Nous percevons maintenant clairement le chemin initié à partir de l’hypothèse selon laquelle il existe une insuffisance de la demande globale, insuffisance aujourd’hui planétaire. Sans mécanisme de redistribution type celui emprunté dans ce qu’on a appelé le « moment fordien » en occident, la demande globale doit être artificiellement gonflée par de la dette pour arriver à l’équilibre macroéconomique. Le choix de « l’helicopter money » qui aurait pu se substituer au moment fordien ne fut pas politiquement retenu. Celui du marché de la finance fut ouvert et considérablement renforcé par les outils techniques de la mondialisation, en particulier la parfaite mobilité d’un capital qu’il faut assurer dans son cheminement : maitrise de la circulation de la valeur avec sécurisation d’un marché des changes qui doit devenir très important. De fait le marché des changes doit devenir un monstre financier pour sécuriser la mondialisation. Sur ce marché les agents financiers doivent couvrir la sécurité sur les taux tout en se couvrant eux-mêmes, ce qui passe par de gigantesques « paris » sur de simples fluctuations de prix. L’effacement progressif du fordisme laisse ainsi la place au grossissement inéluctable de la finance. Et l’ancien métier de conseil en investissement du banquier devient largement celui de virtuose sur de simples paris.

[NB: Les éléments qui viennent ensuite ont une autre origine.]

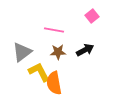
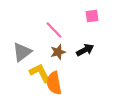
pink square: rotated 32 degrees clockwise
pink line: rotated 36 degrees clockwise
brown star: rotated 14 degrees counterclockwise
yellow L-shape: moved 1 px right, 1 px down
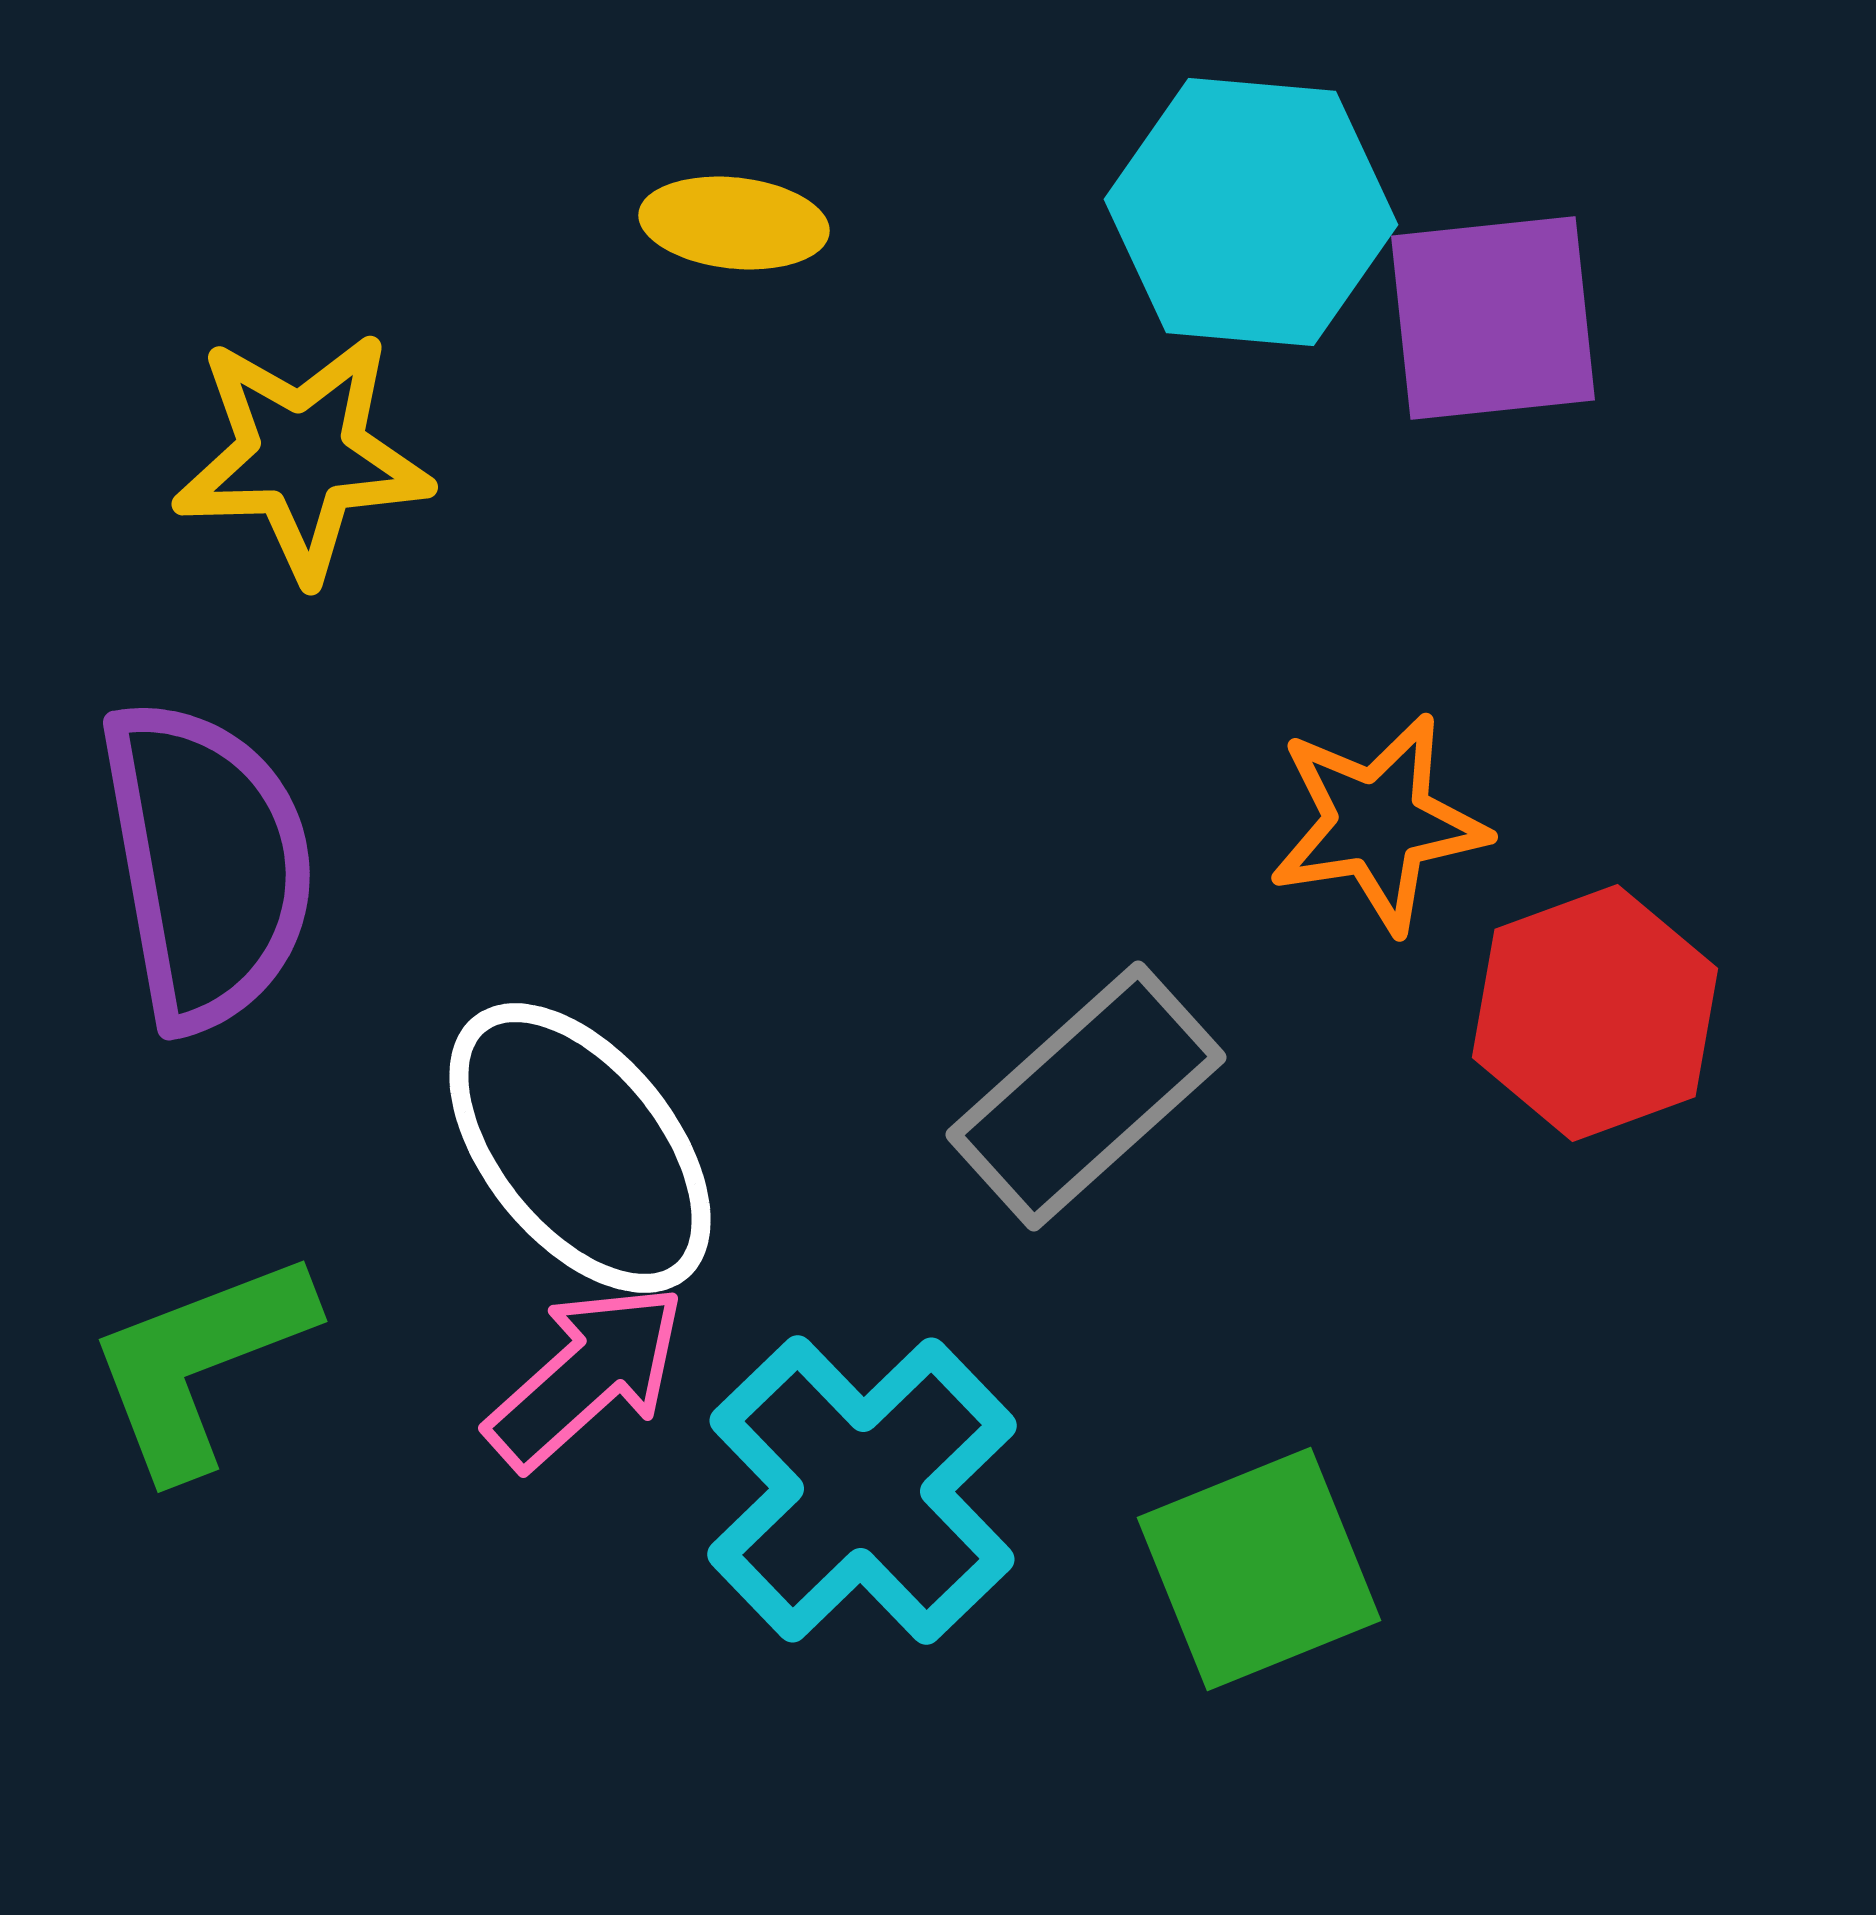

Au-delà la dette elle-même ne peut se réduire sauf à réenclencher le déséquilibre global. Mieux, à partir du moment où elle devient capital portant intérêt elle doit- au-delà de simples fluctuations conjoncturelles- se gonfler plus rapidement que le PIB. La dette sans intérêt peut certes gommer l’insuffisance de la demande globale mais il faut aussi couvrir les charges de la dette. Il est donc logique de voir partout dans le monde un grossissement de la dette. Le contexte géopolitique actuel fait qu’Il n’existe pour le moment pas d’autre choix planétaire.
Nous tenterons dans une prochaine note de montrer que le substitut d’un fordisme planétaire, probablement irréaliste, peut devenir tout autre chose que la finance telle qu’elle se déploie encore aujourd’hui.
Jean Claude Werrebrouck – 26 décembre 2025.